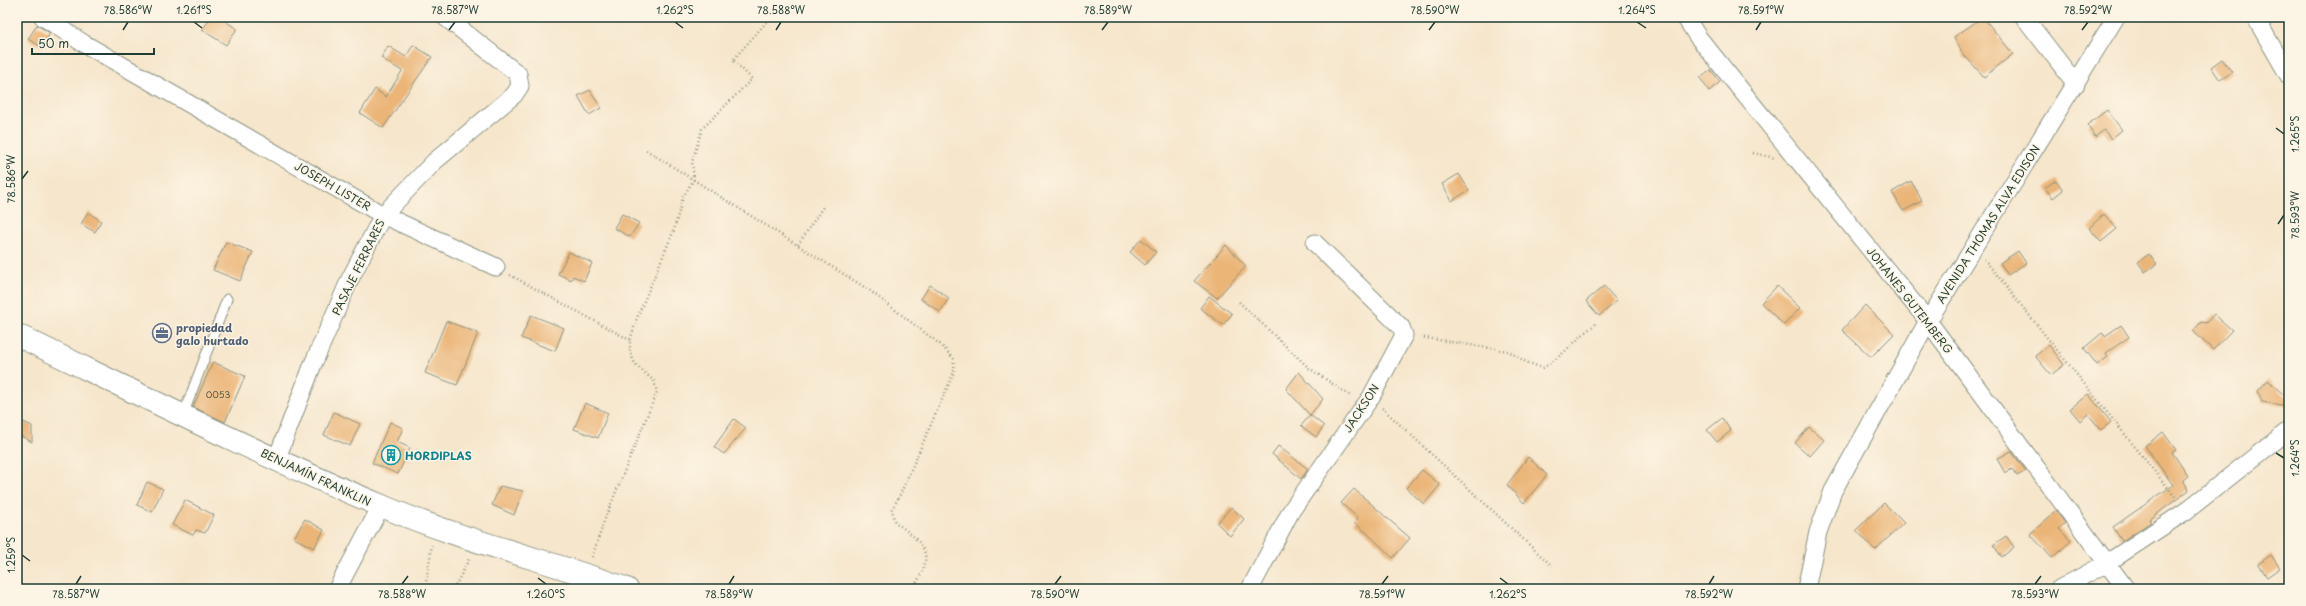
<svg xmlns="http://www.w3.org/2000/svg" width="2306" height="606" font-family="'Playpen Sans',sans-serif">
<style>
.building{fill:#ebb578}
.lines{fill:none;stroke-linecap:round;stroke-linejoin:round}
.lane-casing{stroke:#8a9280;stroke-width:11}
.street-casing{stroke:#8a9280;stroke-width:19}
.secondary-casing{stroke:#8a9280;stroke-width:24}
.path{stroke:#8a9280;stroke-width:2.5;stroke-dasharray:1 3;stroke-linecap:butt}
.lane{stroke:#fff;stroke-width:9}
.street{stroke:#fff;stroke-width:17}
.secondary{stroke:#fff;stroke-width:22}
.ticks{fill:none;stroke:#1f3d34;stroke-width:1.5}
.labels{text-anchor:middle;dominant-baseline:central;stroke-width:3;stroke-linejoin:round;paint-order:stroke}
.number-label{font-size:9px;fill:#525b45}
.street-label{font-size:11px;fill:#1f3d34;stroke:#fcf5e5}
.service-label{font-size:11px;font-weight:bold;fill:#4e5e75;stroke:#fcf5e5;text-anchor:start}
.culture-label{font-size:11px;font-weight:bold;fill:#0d838f;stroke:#fcf5e5;text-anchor:start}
.neatline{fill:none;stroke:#1f3d34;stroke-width:1.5}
.ticks-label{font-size:10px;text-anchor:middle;fill:#1f3d34}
</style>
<rect width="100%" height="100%" fill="#fcf5e5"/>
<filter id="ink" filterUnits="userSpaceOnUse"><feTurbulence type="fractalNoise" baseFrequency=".025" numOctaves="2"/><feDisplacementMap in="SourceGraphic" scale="8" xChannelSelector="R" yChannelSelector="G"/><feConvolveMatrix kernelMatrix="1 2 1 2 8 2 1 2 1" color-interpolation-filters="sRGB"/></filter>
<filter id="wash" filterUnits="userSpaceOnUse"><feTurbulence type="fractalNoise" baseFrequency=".012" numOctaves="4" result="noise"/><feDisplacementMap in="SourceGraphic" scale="16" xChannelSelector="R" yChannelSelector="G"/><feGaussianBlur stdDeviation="0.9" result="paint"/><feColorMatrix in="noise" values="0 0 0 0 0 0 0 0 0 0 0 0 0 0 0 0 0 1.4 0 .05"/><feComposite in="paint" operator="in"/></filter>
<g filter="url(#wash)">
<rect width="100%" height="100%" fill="#f6e6cc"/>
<g id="blocks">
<!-- building -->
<path class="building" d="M211,17H219L237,29L226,45L202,30Z
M1983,17L2013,54L1984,77L1966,57L1965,58L1954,37Z
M37,25L50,33L42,47L28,39Z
M413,45L432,57L383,128L360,113L375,89L386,97L402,71L381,58L388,46L406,57Z
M2222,59L2232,72L2220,80L2211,67Z
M1711,70L1720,82L1709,91L1700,78Z
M590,90L601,108L589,115L578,96Z
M2107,110L2122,130L2111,139L2104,130L2095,137L2087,125Z
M1459,174L1469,190L1452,201L1442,184Z
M2056,180L2063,190L2053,198L2045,188Z
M1911,181L1922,201L1903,211L1892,192Z
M88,212L101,221L95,232L81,224Z
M622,214L639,223L630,237L614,228Z
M2104,214L2117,229L2101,242L2089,228Z
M1141,239L1156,252L1145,265L1130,252Z
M226,242L253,252L240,281L213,270Z
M1226,245L1246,266L1217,298L1194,281Z
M2018,251L2026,263L2008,275L2000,263Z
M569,252L592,263L584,281L573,276L571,280L558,274Z
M2149,254L2157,264L2145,272L2138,262Z
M930,285L949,298L940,312L921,299Z
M1604,286L1617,301L1599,316L1586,301Z
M1777,286L1800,308L1784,325L1761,303Z
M1209,296L1232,314L1223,325L1200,308Z
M1865,305L1894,334L1871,357L1842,330Z
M2214,314L2232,330L2213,350L2193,331L2201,322L2206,323Z
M531,315L564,328L555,351L521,338Z
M446,321L478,333L457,385L425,373Z
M2121,325L2129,337L2106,353L2108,357L2097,365L2084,348L2102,333L2105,336Z
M2049,345L2064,365L2051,375L2035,356Z
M213,362L245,376L225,422L193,407Z
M1299,372L1323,399L1310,415L1286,389Z
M2268,380L2289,400V406L2262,402L2258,391Z
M2088,394L2111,422L2101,430L2088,414L2080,421L2070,409Z
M585,403L608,413L598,438L574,429Z
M334,412L360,424L350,446L324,435Z
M1310,415L1324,426L1316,437L1301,426Z
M1722,418L1731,431L1717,442L1707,430Z
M17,419L32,426V442L17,434Z
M734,419L746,428L724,454L714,447Z
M390,422L403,428L397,442L410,448L398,474L372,463Z
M1809,427L1824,440L1810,456L1795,443Z
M2163,432L2176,450L2172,452L2188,476L2183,480L2189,490L2149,520L2151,522L2122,541L2113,527L2173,485L2145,446Z
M1278,446L1308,469L1301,479L1272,454Z
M2011,451L2026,471L2017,476L2012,469L2005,473L1997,459Z
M1528,457L1547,475L1524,503L1507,485Z
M1422,470L1440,485L1424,504L1406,488Z
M147,482L163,489L152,512L137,505Z
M500,486L523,491L514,515L492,505Z
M1354,489L1410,538L1393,558L1366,532L1354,523L1358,518L1341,503Z
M185,500L214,515L205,533L196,530L193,535L172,525Z
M1884,503L1904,523L1875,550L1856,530Z
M1231,507L1244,519L1230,536L1217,523Z
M2056,511L2065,523L2059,529L2071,541L2052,558L2030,534Z
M305,519L324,530L314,548L294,538Z
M2006,536L2014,547L2002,557L1993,545Z
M2271,555L2280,568L2267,577L2258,564Z"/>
</g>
</g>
<g filter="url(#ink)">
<use href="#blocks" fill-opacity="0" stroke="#8a9280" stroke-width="1"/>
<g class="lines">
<!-- lane casing -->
<g class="lane-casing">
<path id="lane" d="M183,415L227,299"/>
</g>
<!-- street casing -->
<g class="street-casing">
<path id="street" d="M43,17L83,43L383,215L496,267
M1685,17L1698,37L1928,321L2126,589
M2024,17L2076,84
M2255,17L2289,76
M277,458L313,364L350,279L383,215L435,161L514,95L520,86L518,74L445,17
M337,589L381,506
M1250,589L1291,511L1371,397L1404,335L1401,327L1315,243
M1806,589L1818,532L1833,491L1928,321L2116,17
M2059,589L2107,563L2186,511L2289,430"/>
</g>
<!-- secondary casing -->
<g class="secondary-casing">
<path id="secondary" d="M17,335C137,393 259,455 382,506C461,540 546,560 627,589"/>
</g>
<!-- path -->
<path class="path" d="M646,150L869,290L941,345L954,359V372L900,495L892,509C893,512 893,518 895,521C897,525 904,528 907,531C933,552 928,562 913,589
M1753,153L1775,158
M798,245L823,207
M1984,259L2176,498
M510,275L630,340
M1239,302L1309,368L1352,397
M1420,337L1508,351L1526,362L1543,368C1563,356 1578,337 1597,323
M1382,408L1552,566
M592,557L606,516L657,392L654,381L635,364L630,352V340L637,318L674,230L683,197L694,179L692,162L702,129L752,79L733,60L771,17
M425,589L432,545
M454,589L470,557"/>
<!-- lane -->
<use href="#lane" class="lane"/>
<!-- street -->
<use href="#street" class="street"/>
<!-- secondary -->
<use href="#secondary" class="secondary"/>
</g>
</g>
<!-- ticks -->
<path class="ticks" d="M194,22L202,28M675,22L683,28M1637,22L1646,28M123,30L128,22M449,30L455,22M776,30L781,22M1102,30L1108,22M1429,30L1435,22M1756,30L1761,22M2082,30L2088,22M2276,128L2284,134M22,179L28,171M2278,224L2284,215M2276,453L2284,458M22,555L30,561M538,578L546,584M1500,578L1508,584M76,584L81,576M402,584L408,576M729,584L734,576M1055,584L1061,576M1382,584L1388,576M1709,584L1714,576M2035,584L2041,576"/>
<!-- icons -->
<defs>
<g id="office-ring" transform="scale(1)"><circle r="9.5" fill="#fcf5e5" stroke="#5c6f8a" stroke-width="1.5"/><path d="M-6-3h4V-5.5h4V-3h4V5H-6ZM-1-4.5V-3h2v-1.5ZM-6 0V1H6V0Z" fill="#5c6f8a"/></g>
<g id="building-ring" transform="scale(1)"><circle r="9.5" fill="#fcf5e5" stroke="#0f9aa8" stroke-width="1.5"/><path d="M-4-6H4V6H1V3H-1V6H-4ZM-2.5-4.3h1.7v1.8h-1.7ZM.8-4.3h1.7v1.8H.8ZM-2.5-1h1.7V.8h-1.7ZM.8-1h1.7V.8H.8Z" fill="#0f9aa8"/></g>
</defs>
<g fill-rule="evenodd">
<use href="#office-ring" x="162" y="333"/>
<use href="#building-ring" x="391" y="455"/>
</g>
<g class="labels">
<!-- number labels -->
<g class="number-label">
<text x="218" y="394">0053</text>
</g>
<!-- street labels -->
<g class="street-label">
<text transform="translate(333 186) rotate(30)">JOSEPH LISTER</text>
<text transform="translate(1988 224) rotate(-58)">AVENIDA THOMAS ALVA EDISON</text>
<text transform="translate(358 267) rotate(-64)">PASAJE FERRARES</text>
<text transform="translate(1910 300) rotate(52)">JOHANES GUTEMBERG</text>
<text transform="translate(1361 408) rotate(-57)">JACKSON</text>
<text transform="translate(316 477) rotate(25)">BENJAMÍN FRANKLIN</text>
</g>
<!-- service labels -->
<g class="service-label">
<text x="176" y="327">propiedad<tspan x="176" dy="13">galo hurtado</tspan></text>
</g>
<!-- culture labels -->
<g class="culture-label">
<text x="405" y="455">HORDIPLAS</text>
</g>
</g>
<!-- margin -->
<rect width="2306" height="606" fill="none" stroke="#fcf5e5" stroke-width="44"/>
<!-- scale -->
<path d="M32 48v6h122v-6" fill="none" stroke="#1f3d34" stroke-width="2"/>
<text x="38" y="48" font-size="12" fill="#1f3d34" stroke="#fcf5e5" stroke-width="3" paint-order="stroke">50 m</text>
<rect x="22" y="22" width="2262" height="562" class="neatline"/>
<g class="ticks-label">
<text x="128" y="14">78.586°W</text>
<text x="194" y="14">1.261°S</text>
<text x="455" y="14">78.587°W</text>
<text x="675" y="14">1.262°S</text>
<text x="781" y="14">78.588°W</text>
<text x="1108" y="14">78.589°W</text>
<text x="1435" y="14">78.590°W</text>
<text x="1637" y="14">1.264°S</text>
<text x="1761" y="14">78.591°W</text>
<text x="2088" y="14">78.592°W</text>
<text transform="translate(2295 134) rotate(-90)" y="4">1.265°S</text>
<text transform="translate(11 179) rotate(-90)" y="4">78.586°W</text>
<text transform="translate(2295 215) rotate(-90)" y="4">78.593°W</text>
<text transform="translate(2295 458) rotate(-90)" y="4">1.264°S</text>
<text transform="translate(11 555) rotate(-90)" y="4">1.259°S</text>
<text x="76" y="598">78.587°W</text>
<text x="402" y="598">78.588°W</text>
<text x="546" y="598">1.260°S</text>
<text x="729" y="598">78.589°W</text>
<text x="1055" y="598">78.590°W</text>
<text x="1382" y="598">78.591°W</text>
<text x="1508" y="598">1.262°S</text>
<text x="1709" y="598">78.592°W</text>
<text x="2035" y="598">78.593°W</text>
</g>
</svg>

------------------------------

_HOW TO COMPLETE THIS TASK_.
The listing above holds a line with "0 0 0 0 1.4" and a line with "M590,90L601,108L589,115L578,96Z". Print the stretch from the first through the second, exactly and alone.

_PROBLEM SOLUTION_.
<filter id="wash" filterUnits="userSpaceOnUse"><feTurbulence type="fractalNoise" baseFrequency=".012" numOctaves="4" result="noise"/><feDisplacementMap in="SourceGraphic" scale="16" xChannelSelector="R" yChannelSelector="G"/><feGaussianBlur stdDeviation="0.9" result="paint"/><feColorMatrix in="noise" values="0 0 0 0 0 0 0 0 0 0 0 0 0 0 0 0 0 1.4 0 .05"/><feComposite in="paint" operator="in"/></filter>
<g filter="url(#wash)">
<rect width="100%" height="100%" fill="#f6e6cc"/>
<g id="blocks">
<!-- building -->
<path class="building" d="M211,17H219L237,29L226,45L202,30Z
M1983,17L2013,54L1984,77L1966,57L1965,58L1954,37Z
M37,25L50,33L42,47L28,39Z
M413,45L432,57L383,128L360,113L375,89L386,97L402,71L381,58L388,46L406,57Z
M2222,59L2232,72L2220,80L2211,67Z
M1711,70L1720,82L1709,91L1700,78Z
M590,90L601,108L589,115L578,96Z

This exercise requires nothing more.